Se solo una delle due parti riuscisse a decretare una moratoria, o quantomeno un tregua nel rivendicazionismo sulle vittime, il meccanismo si incepperebbe. Persa la forza centrifuga dell’odio che sempre l’ha nascosto, giacerebbe inerte sul terreno, e lì sarebbe visibile, smascherabile, smontabile.

Inutile dirti, Miro, che credo che questa parte che dovrebbe dignitosamente porsi in attesa corrisponda a quella che potrebbe fare a meno del vittimismo e del piagnisteo per ridefinire e valorizzare una propria identità.

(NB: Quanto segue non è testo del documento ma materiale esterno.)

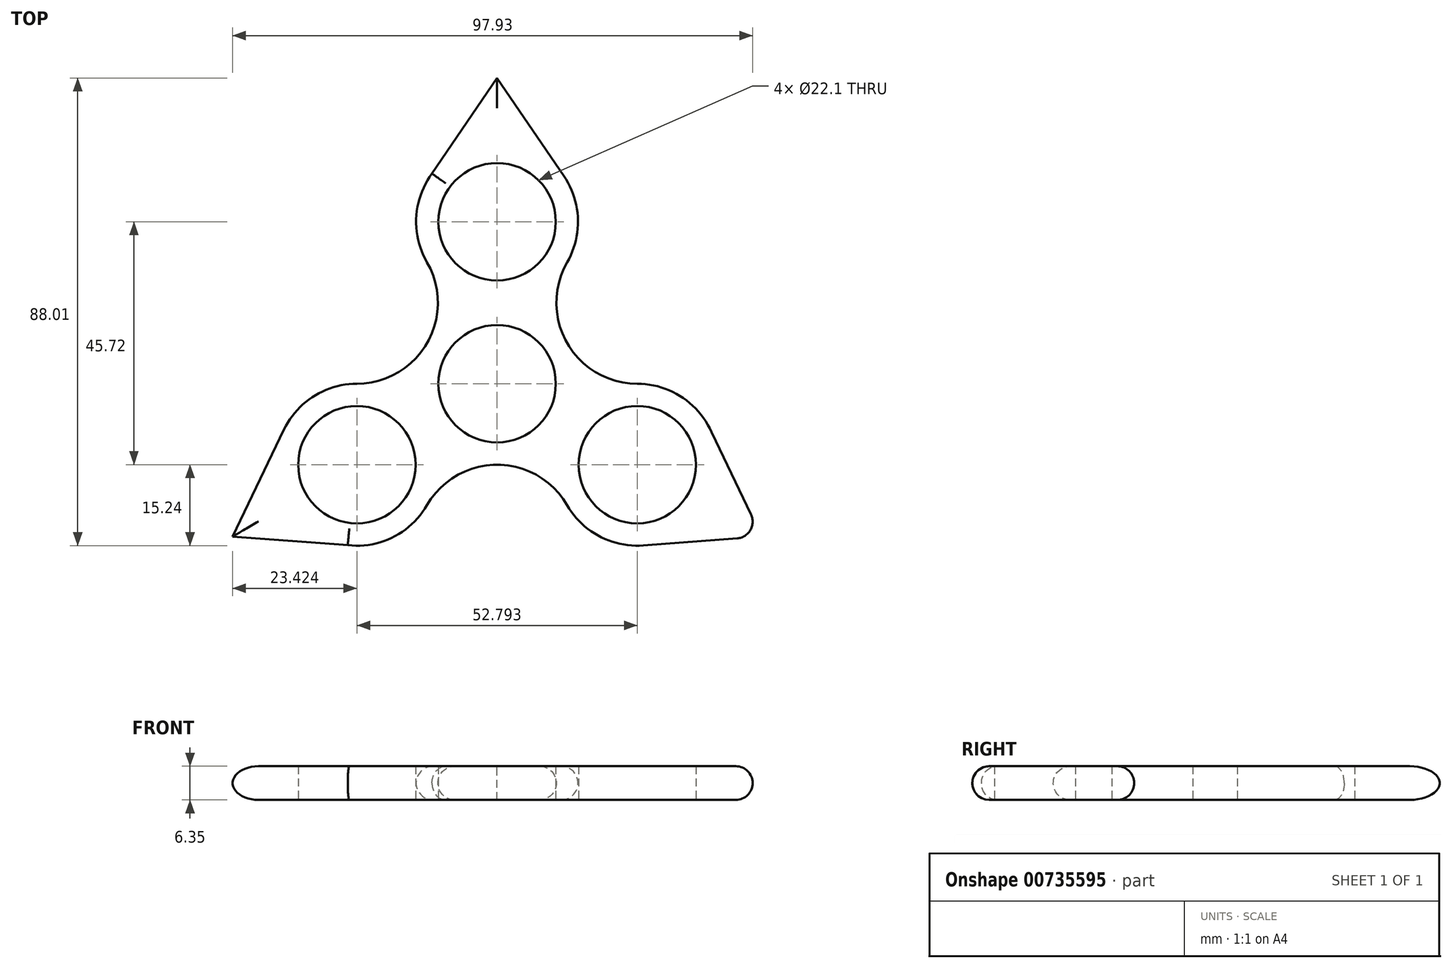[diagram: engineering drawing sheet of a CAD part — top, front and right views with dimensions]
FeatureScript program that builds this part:
annotation { "Feature Type Name" : "Feature", "Feature Type Description" : "" }
export const myFeature = defineFeature(function(context is Context, id is Id, definition is map)
    precondition{}
    {
        {
            var Q0;
            Q0=qCreatedBy(makeId("Top.planeOp"),FACE);
            var sketch = newSketch(context, id + "F0", { "sketchPlane" : qUnion([Q0])});
            skCircle(sketch, "E0", {"center": v(0, 0) * mm, "radius": 11.05 * mm});
            skLineSegment(sketch, "E1", {"start": v(0, 0) * mm, "end": v(0, 30.48) * mm});
            skArc(sketch, "E2", {"start": v(-12.25, 39.54) * mm, "mid": v(-15.22, 31.34) * mm, "end": v(-13.2, 22.86) * mm});
            skArc(sketch, "E3.1.0", {"start": v(-28.12, -30.38) * mm, "mid": v(-19.54, -28.85) * mm, "end": v(-13.2, -22.86) * mm});
            skArc(sketch, "E3.2.0", {"start": v(13.2, -22.86) * mm, "mid": v(19.28, -28.71) * mm, "end": v(27.54, -30.44) * mm});
            skLineSegment(sketch, "E4", {"start": v(0, 0) * mm, "end": v(-26.4, 15.24) * mm});
            skArc(sketch, "E5", {"start": v(-26.4, 0) * mm, "mid": v(-13.2, 7.62) * mm, "end": v(-13.2, 22.86) * mm});
            skArc(sketch, "E6.1.0", {"start": v(13.2, -22.86) * mm, "mid": v(0, -15.24) * mm, "end": v(-13.2, -22.86) * mm});
            skArc(sketch, "E6.2.0", {"start": v(13.2, 22.86) * mm, "mid": v(13.2, 7.62) * mm, "end": v(26.4, 0) * mm});
            skLineSegment(sketch, "E7", {"start": v(-12.25, 39.54) * mm, "end": v(0, 57.53) * mm});
            skLineSegment(sketch, "E8", {"start": v(0, 57.53) * mm, "end": v(12.6, 39.07) * mm});
            skLineSegment(sketch, "E9.1.0", {"start": v(-49.82, -28.76) * mm, "end": v(-40.13, -8.63) * mm});
            skLineSegment(sketch, "E9.2.0", {"start": v(49.82, -28.76) * mm, "end": v(27.54, -30.44) * mm});
            skLineSegment(sketch, "E10.1.0", {"start": v(-28.12, -30.38) * mm, "end": v(-49.82, -28.76) * mm});
            skLineSegment(sketch, "E10.2.0", {"start": v(40.37, -9.16) * mm, "end": v(49.82, -28.76) * mm});
            skCircle(sketch, "E11", {"center": v(0, 30.48) * mm, "radius": 11.05 * mm});
            skCircle(sketch, "E12.1.0", {"center": v(-26.4, -15.24) * mm, "radius": 11.05 * mm});
            skCircle(sketch, "E12.2.0", {"center": v(26.4, -15.24) * mm, "radius": 11.05 * mm});
            skArc(sketch, "E13.trimOffspring", {"start": v(13.2, 22.86) * mm, "mid": v(15.23, 31.05) * mm, "end": v(12.6, 39.07) * mm});
            skArc(sketch, "E14.trimOffspring", {"start": v(-26.4, 0) * mm, "mid": v(-34.5, -2.34) * mm, "end": v(-40.13, -8.63) * mm});
            skArc(sketch, "E15.trimOffspring", {"start": v(40.37, -9.16) * mm, "mid": v(34.75, -2.5) * mm, "end": v(26.4, 0) * mm});
            skSolve(sketch);
        }
        {
            var Q0;
            Q0 = qSketchRegion(id + "F0", true);
            extrude(context, id + "F1", {"entities" : qUnion([Q0]), "depth" : 6.35 * mm, "offsetDistance" : 25.4 * mm});
        }
        {
            var Q0;
            Q0=makeQuery(id+"F1.opExtrude","CAP_EDGE",EDGE,{"disambiguationData":[OSD([sQuery(id+"F0.wireOp",EDGE,"E7")])],"isStart":false});
            var Q1;
            Q1=makeQuery(id+"F1.opExtrude","CAP_EDGE",EDGE,{"disambiguationData":[OSD([sQuery(id+"F0.wireOp",EDGE,"E8")])],"isStart":false});
            var Q2;
            Q2=makeQuery(id+"F1.opExtrude","CAP_EDGE",EDGE,{"disambiguationData":[OSD([sQuery(id+"F0.wireOp",EDGE,"E13.trimOffspring")])],"isStart":false});
            var Q3;
            Q3=makeQuery(id+"F1.opExtrude","CAP_EDGE",EDGE,{"disambiguationData":[OSD([sQuery(id+"F0.wireOp",EDGE,"E6.2.0")])],"isStart":false});
            var Q4;
            Q4=makeQuery(id+"F1.opExtrude","CAP_EDGE",EDGE,{"disambiguationData":[OSD([sQuery(id+"F0.wireOp",EDGE,"E15.trimOffspring")])],"isStart":false});
            var Q5;
            Q5=makeQuery(id+"F1.opExtrude","CAP_EDGE",EDGE,{"disambiguationData":[OSD([sQuery(id+"F0.wireOp",EDGE,"E10.2.0")])],"isStart":false});
            var Q6;
            Q6=makeQuery(id+"F1.opExtrude","CAP_EDGE",EDGE,{"disambiguationData":[OSD([sQuery(id+"F0.wireOp",EDGE,"E9.2.0")])],"isStart":false});
            var Q7;
            Q7=makeQuery(id+"F1.opExtrude","CAP_EDGE",EDGE,{"disambiguationData":[OSD([sQuery(id+"F0.wireOp",EDGE,"E3.2.0")])],"isStart":false});
            var Q8;
            Q8=makeQuery(id+"F1.opExtrude","CAP_EDGE",EDGE,{"disambiguationData":[OSD([sQuery(id+"F0.wireOp",EDGE,"E6.1.0")])],"isStart":false});
            var Q9;
            Q9=makeQuery(id+"F1.opExtrude","CAP_EDGE",EDGE,{"disambiguationData":[OSD([sQuery(id+"F0.wireOp",EDGE,"E3.1.0")])],"isStart":false});
            var Q10;
            Q10=makeQuery(id+"F1.opExtrude","CAP_EDGE",EDGE,{"disambiguationData":[OSD([sQuery(id+"F0.wireOp",EDGE,"E10.1.0")])],"isStart":false});
            var Q11;
            Q11=makeQuery(id+"F1.opExtrude","CAP_EDGE",EDGE,{"disambiguationData":[OSD([sQuery(id+"F0.wireOp",EDGE,"E9.1.0")])],"isStart":false});
            var Q12;
            Q12=makeQuery(id+"F1.opExtrude","CAP_EDGE",EDGE,{"disambiguationData":[OSD([sQuery(id+"F0.wireOp",EDGE,"E14.trimOffspring")])],"isStart":false});
            var Q13;
            Q13=makeQuery(id+"F1.opExtrude","CAP_EDGE",EDGE,{"disambiguationData":[OSD([sQuery(id+"F0.wireOp",EDGE,"E5")])],"isStart":false});
            var Q14;
            Q14=makeQuery(id+"F1.opExtrude","CAP_EDGE",EDGE,{"disambiguationData":[OSD([sQuery(id+"F0.wireOp",EDGE,"E2")])],"isStart":false});
            var Q15;
            Q15=makeQuery(id+"F1.opExtrude","CAP_EDGE",EDGE,{"disambiguationData":[OSD([sQuery(id+"F0.wireOp",EDGE,"E2")])],"isStart":true});
            var Q16;
            Q16=makeQuery(id+"F1.opExtrude","CAP_EDGE",EDGE,{"disambiguationData":[OSD([sQuery(id+"F0.wireOp",EDGE,"E8")])],"isStart":true});
            var Q17;
            Q17=makeQuery(id+"F1.opExtrude","CAP_EDGE",EDGE,{"disambiguationData":[OSD([sQuery(id+"F0.wireOp",EDGE,"E6.2.0")])],"isStart":true});
            var Q18;
            Q18=makeQuery(id+"F1.opExtrude","CAP_EDGE",EDGE,{"disambiguationData":[OSD([sQuery(id+"F0.wireOp",EDGE,"E9.2.0")])],"isStart":true});
            var Q19;
            Q19=makeQuery(id+"F1.opExtrude","SWEPT_FACE",FACE,{"disambiguationData":[OSD([sQuery(id+"F0.wireOp",EDGE,"E13.trimOffspring")])]});
            var Q20;
            Q20=makeQuery(id+"F1.opExtrude","SWEPT_FACE",FACE,{"disambiguationData":[OSD([sQuery(id+"F0.wireOp",EDGE,"E15.trimOffspring")])]});
            var Q21;
            Q21=makeQuery(id+"F1.opExtrude","SWEPT_FACE",FACE,{"disambiguationData":[OSD([sQuery(id+"F0.wireOp",EDGE,"E10.2.0")])]});
            var Q22;
            Q22=makeQuery(id+"F1.opExtrude","CAP_EDGE",EDGE,{"disambiguationData":[OSD([sQuery(id+"F0.wireOp",EDGE,"E5")])],"isStart":true});
            fillet(context, id + "F2", {"entities" : qUnion([Q0, Q1, Q2, Q3, Q4, Q5, Q6, Q7, Q8, Q9, Q10, Q11, Q12, Q13, Q14, Q15, Q16, Q17, Q18, Q19, Q20, Q21, Q22]), "radius" : 3.17 * mm, "tangentPropagation" : true, "allowEdgeOverflow" : false});
        }
    });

Sappiamo entrambi, Miro, che quella delle violenze estreme l’un contro l’altra armate è stata stagione tragica. Non in senso mondano, ma storico. E alla storia andrebbe riconsegnata, non tenuta in ostaggio dalle parti. Quelle decine di giovani vite buttate meritano assai di più, nel nostro ricordo e nel nostro rammarico, che essere dissezionate sulla base di artificiosi verbali di pentiti e miserrime confidenze questurine. Assai di più che essere continuamente e impietosamente riesumate, peggio che con il cadavere di Cromwell, per rinfacciarle al ‘nemico’ nelle occorrenze e negli interessi del quotidiano. Negli interessi contingenti dei vivi.

Quella stagione e quelle giovani vite sono tutt’uno con la storia del paese, e di fronte al paese vanno poste perché ne renda ragione e memoria e, finalmente e definitivamente, le seppellisca.